C’est long. Ça use infiniment.
C’est porter des blessures que personne ne reconnaît comme béantes, ouvertes, encore en train de saigner au moment même où l’on parle.
Le corps se rétracte, se tait et se dissocie souvent :
le ventre serré, le plexus solaire en feu, les larmes retenues derrière les paupières, sur des yeux trop secs.
Dans le silence, la voix s’étouffe.
Sans autre témoin que soi-même.
La solitude au creux de la gorge serrée, la trahison dans le cœur, avec cette impression d’être transparent·e au regard de l’autre.
La respiration ? Quelle respiration ?
Celle, suspendue, d’un être qui survit malgré lui et qui se débat,
non seulement avec l’effacement de son état,
mais aussi avec les souffrances déjà existantes.
Ce n’est pas un choix personnel.
On peut parfois choisir l’invisibilité pour cacher sa vulnérabilité,
pour échapper aux mots trop souvent fades ou maladroits des autres.
Un choix de survie et/ou de pudeur, dans des traversées de territoires compliqués.
L’invisibilisation, elle, est imposée par les systèmes,
les groupes, les relations.
C’est une action subie.
C’est l’extérieur qui efface, pas l’intérieur qui choisit.
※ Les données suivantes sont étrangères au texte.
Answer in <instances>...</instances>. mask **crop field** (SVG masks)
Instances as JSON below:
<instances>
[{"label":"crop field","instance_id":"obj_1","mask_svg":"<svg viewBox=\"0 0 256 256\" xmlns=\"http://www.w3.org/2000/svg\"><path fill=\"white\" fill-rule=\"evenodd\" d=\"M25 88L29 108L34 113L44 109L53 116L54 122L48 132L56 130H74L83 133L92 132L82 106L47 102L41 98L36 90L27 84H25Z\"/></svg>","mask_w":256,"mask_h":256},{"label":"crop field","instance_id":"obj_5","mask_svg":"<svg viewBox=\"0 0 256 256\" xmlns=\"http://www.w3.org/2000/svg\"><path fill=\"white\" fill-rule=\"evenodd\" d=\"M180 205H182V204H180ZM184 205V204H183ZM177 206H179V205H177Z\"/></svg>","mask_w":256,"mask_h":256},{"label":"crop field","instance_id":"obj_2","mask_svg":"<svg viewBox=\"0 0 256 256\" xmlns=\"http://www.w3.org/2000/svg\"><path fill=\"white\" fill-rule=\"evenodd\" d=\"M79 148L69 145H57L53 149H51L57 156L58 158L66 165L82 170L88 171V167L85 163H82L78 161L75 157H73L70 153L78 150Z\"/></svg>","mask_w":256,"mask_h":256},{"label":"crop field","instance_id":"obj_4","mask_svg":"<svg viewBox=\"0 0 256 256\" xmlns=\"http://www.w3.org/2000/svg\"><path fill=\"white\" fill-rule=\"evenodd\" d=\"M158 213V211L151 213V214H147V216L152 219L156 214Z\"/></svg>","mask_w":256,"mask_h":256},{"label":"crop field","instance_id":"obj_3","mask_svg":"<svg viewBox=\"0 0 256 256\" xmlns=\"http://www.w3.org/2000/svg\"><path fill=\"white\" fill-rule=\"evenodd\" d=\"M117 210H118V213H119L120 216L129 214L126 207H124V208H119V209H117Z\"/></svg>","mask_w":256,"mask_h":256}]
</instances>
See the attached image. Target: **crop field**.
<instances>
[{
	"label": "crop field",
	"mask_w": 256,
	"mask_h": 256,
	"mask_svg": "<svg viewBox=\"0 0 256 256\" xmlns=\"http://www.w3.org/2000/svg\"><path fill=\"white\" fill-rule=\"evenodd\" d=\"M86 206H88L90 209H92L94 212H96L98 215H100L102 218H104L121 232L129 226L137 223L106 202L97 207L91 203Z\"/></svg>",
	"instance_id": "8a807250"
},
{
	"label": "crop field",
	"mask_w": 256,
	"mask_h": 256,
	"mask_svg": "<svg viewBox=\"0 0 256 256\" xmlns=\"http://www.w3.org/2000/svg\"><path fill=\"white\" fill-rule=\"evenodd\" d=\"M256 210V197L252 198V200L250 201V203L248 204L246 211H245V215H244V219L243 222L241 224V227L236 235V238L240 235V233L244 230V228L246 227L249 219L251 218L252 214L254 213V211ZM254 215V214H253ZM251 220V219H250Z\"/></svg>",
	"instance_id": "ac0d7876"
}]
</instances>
C’est être réduit·e au silence.
Encore et encore.
Le corps sait.
Il hurle en silence.
Il tremble de toutes ses forces.
Le monde, lui, nie — maladroitement, le plus souvent.
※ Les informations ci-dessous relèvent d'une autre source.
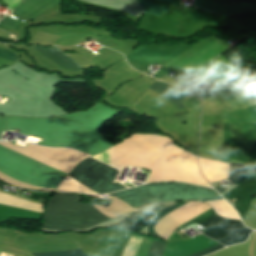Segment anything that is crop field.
Listing matches in <instances>:
<instances>
[{
	"label": "crop field",
	"instance_id": "obj_1",
	"mask_svg": "<svg viewBox=\"0 0 256 256\" xmlns=\"http://www.w3.org/2000/svg\"><path fill=\"white\" fill-rule=\"evenodd\" d=\"M112 149L118 169L128 165L152 169L148 182L183 181L210 187L198 171L196 157L162 137L135 135Z\"/></svg>",
	"mask_w": 256,
	"mask_h": 256
},
{
	"label": "crop field",
	"instance_id": "obj_2",
	"mask_svg": "<svg viewBox=\"0 0 256 256\" xmlns=\"http://www.w3.org/2000/svg\"><path fill=\"white\" fill-rule=\"evenodd\" d=\"M109 195L135 209L149 203L174 200L206 201L222 199L211 189L184 183L147 184L137 188L110 193Z\"/></svg>",
	"mask_w": 256,
	"mask_h": 256
},
{
	"label": "crop field",
	"instance_id": "obj_3",
	"mask_svg": "<svg viewBox=\"0 0 256 256\" xmlns=\"http://www.w3.org/2000/svg\"><path fill=\"white\" fill-rule=\"evenodd\" d=\"M79 201L78 194L55 193L46 205L41 228L80 229L101 221L93 204H81Z\"/></svg>",
	"mask_w": 256,
	"mask_h": 256
},
{
	"label": "crop field",
	"instance_id": "obj_4",
	"mask_svg": "<svg viewBox=\"0 0 256 256\" xmlns=\"http://www.w3.org/2000/svg\"><path fill=\"white\" fill-rule=\"evenodd\" d=\"M185 203L186 202L179 203L174 206L162 209V211L157 216H155L154 219L151 221L149 225V232L153 235L160 237L156 232L153 231L154 224L158 222L161 218H163L165 215H167L169 212L175 210L176 208L182 206ZM214 215L216 214L211 208L206 212L202 213L201 215L197 216L196 218L184 223L179 228H183L190 224H200ZM201 225L206 227V231H204L203 233L204 235L213 238L225 244L226 246L234 243L244 242L251 232V230L246 229L242 225L241 221L227 220L217 215L205 221Z\"/></svg>",
	"mask_w": 256,
	"mask_h": 256
},
{
	"label": "crop field",
	"instance_id": "obj_5",
	"mask_svg": "<svg viewBox=\"0 0 256 256\" xmlns=\"http://www.w3.org/2000/svg\"><path fill=\"white\" fill-rule=\"evenodd\" d=\"M119 174L120 171L88 157L69 175L102 193H109L130 187L117 181Z\"/></svg>",
	"mask_w": 256,
	"mask_h": 256
},
{
	"label": "crop field",
	"instance_id": "obj_6",
	"mask_svg": "<svg viewBox=\"0 0 256 256\" xmlns=\"http://www.w3.org/2000/svg\"><path fill=\"white\" fill-rule=\"evenodd\" d=\"M249 188H256V177L249 178L247 181L243 182L240 186L222 194L226 199L235 198ZM256 197V189H250L235 199V209L240 214L242 220L246 216L251 200Z\"/></svg>",
	"mask_w": 256,
	"mask_h": 256
},
{
	"label": "crop field",
	"instance_id": "obj_7",
	"mask_svg": "<svg viewBox=\"0 0 256 256\" xmlns=\"http://www.w3.org/2000/svg\"><path fill=\"white\" fill-rule=\"evenodd\" d=\"M221 161L229 163L240 162L253 165L251 155L248 150L242 144L231 141L227 130V123L223 124Z\"/></svg>",
	"mask_w": 256,
	"mask_h": 256
},
{
	"label": "crop field",
	"instance_id": "obj_8",
	"mask_svg": "<svg viewBox=\"0 0 256 256\" xmlns=\"http://www.w3.org/2000/svg\"><path fill=\"white\" fill-rule=\"evenodd\" d=\"M195 6L198 8L213 11L219 14H236L241 12H256V4L241 3L237 5L219 4L208 0H196Z\"/></svg>",
	"mask_w": 256,
	"mask_h": 256
},
{
	"label": "crop field",
	"instance_id": "obj_9",
	"mask_svg": "<svg viewBox=\"0 0 256 256\" xmlns=\"http://www.w3.org/2000/svg\"><path fill=\"white\" fill-rule=\"evenodd\" d=\"M201 171L208 182L227 179L229 164L213 162L199 158Z\"/></svg>",
	"mask_w": 256,
	"mask_h": 256
},
{
	"label": "crop field",
	"instance_id": "obj_10",
	"mask_svg": "<svg viewBox=\"0 0 256 256\" xmlns=\"http://www.w3.org/2000/svg\"><path fill=\"white\" fill-rule=\"evenodd\" d=\"M39 53L43 56L53 60L58 65L63 68L75 71L81 69L76 63L70 60L67 56H65L62 52H60L56 47H50L47 49H41L37 46H33Z\"/></svg>",
	"mask_w": 256,
	"mask_h": 256
},
{
	"label": "crop field",
	"instance_id": "obj_11",
	"mask_svg": "<svg viewBox=\"0 0 256 256\" xmlns=\"http://www.w3.org/2000/svg\"><path fill=\"white\" fill-rule=\"evenodd\" d=\"M149 88L167 98L174 105H176L179 108V110L184 109L183 105L180 102L184 95H182L176 89L160 82H155Z\"/></svg>",
	"mask_w": 256,
	"mask_h": 256
},
{
	"label": "crop field",
	"instance_id": "obj_12",
	"mask_svg": "<svg viewBox=\"0 0 256 256\" xmlns=\"http://www.w3.org/2000/svg\"><path fill=\"white\" fill-rule=\"evenodd\" d=\"M139 1L144 6L146 13L151 14V15L160 17L161 15H163L165 12H167L169 10V8L157 6L155 4L147 2L145 0H139Z\"/></svg>",
	"mask_w": 256,
	"mask_h": 256
},
{
	"label": "crop field",
	"instance_id": "obj_13",
	"mask_svg": "<svg viewBox=\"0 0 256 256\" xmlns=\"http://www.w3.org/2000/svg\"><path fill=\"white\" fill-rule=\"evenodd\" d=\"M34 256H85L80 249L34 254Z\"/></svg>",
	"mask_w": 256,
	"mask_h": 256
},
{
	"label": "crop field",
	"instance_id": "obj_14",
	"mask_svg": "<svg viewBox=\"0 0 256 256\" xmlns=\"http://www.w3.org/2000/svg\"><path fill=\"white\" fill-rule=\"evenodd\" d=\"M92 157L115 167L111 148L105 150L104 152L100 153L99 155L92 156Z\"/></svg>",
	"mask_w": 256,
	"mask_h": 256
},
{
	"label": "crop field",
	"instance_id": "obj_15",
	"mask_svg": "<svg viewBox=\"0 0 256 256\" xmlns=\"http://www.w3.org/2000/svg\"><path fill=\"white\" fill-rule=\"evenodd\" d=\"M164 243L153 241L148 256H162L163 250H164Z\"/></svg>",
	"mask_w": 256,
	"mask_h": 256
},
{
	"label": "crop field",
	"instance_id": "obj_16",
	"mask_svg": "<svg viewBox=\"0 0 256 256\" xmlns=\"http://www.w3.org/2000/svg\"><path fill=\"white\" fill-rule=\"evenodd\" d=\"M0 57L11 60L13 62H15L18 59L16 54L10 51L1 50V49H0Z\"/></svg>",
	"mask_w": 256,
	"mask_h": 256
},
{
	"label": "crop field",
	"instance_id": "obj_17",
	"mask_svg": "<svg viewBox=\"0 0 256 256\" xmlns=\"http://www.w3.org/2000/svg\"><path fill=\"white\" fill-rule=\"evenodd\" d=\"M222 247H224V246L218 244V245H216V246H213V247H211V248H208V249H206V250H203V251H201V252H199V253H196V254H194V255H191V256H204V255H207V254H209V253H211V252H214V251H216V250H218V249H220V248H222Z\"/></svg>",
	"mask_w": 256,
	"mask_h": 256
},
{
	"label": "crop field",
	"instance_id": "obj_18",
	"mask_svg": "<svg viewBox=\"0 0 256 256\" xmlns=\"http://www.w3.org/2000/svg\"><path fill=\"white\" fill-rule=\"evenodd\" d=\"M235 1H251V2H256V0H235Z\"/></svg>",
	"mask_w": 256,
	"mask_h": 256
},
{
	"label": "crop field",
	"instance_id": "obj_19",
	"mask_svg": "<svg viewBox=\"0 0 256 256\" xmlns=\"http://www.w3.org/2000/svg\"><path fill=\"white\" fill-rule=\"evenodd\" d=\"M163 1H166V2H169V3H172V4H173V1H174V0H163Z\"/></svg>",
	"mask_w": 256,
	"mask_h": 256
}]
</instances>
Il n’y a plus aucun écho renvoyé :
uniquement celui d’un cœur lassé de ne pas être reconnu, vu, autorisé à lâcher ses défenses.
Cette dissonance crée une douleur sourde, une perte d’ancrage, une confusion :
« Suis-je f***e / fou ? »,
« Suis-je trop ? »,
« Pas assez ? »,
« Est-ce que j’exagère ? ».
Alors, que reste-t-il, à part la honte,
la culpabilité,
la charge
et le poids du vécu, tous mélangés ?
Indissociables.
Cocktail brutal, servi sans délit.
À part celui de porter en soi, sur soi,
les marques d’un passif que personne ne voit ni ne renvoie.
Un deuil.
Une séparation.
Une trahison.
Un renvoi.
Une violence.
Une impossibilité.
Une mort.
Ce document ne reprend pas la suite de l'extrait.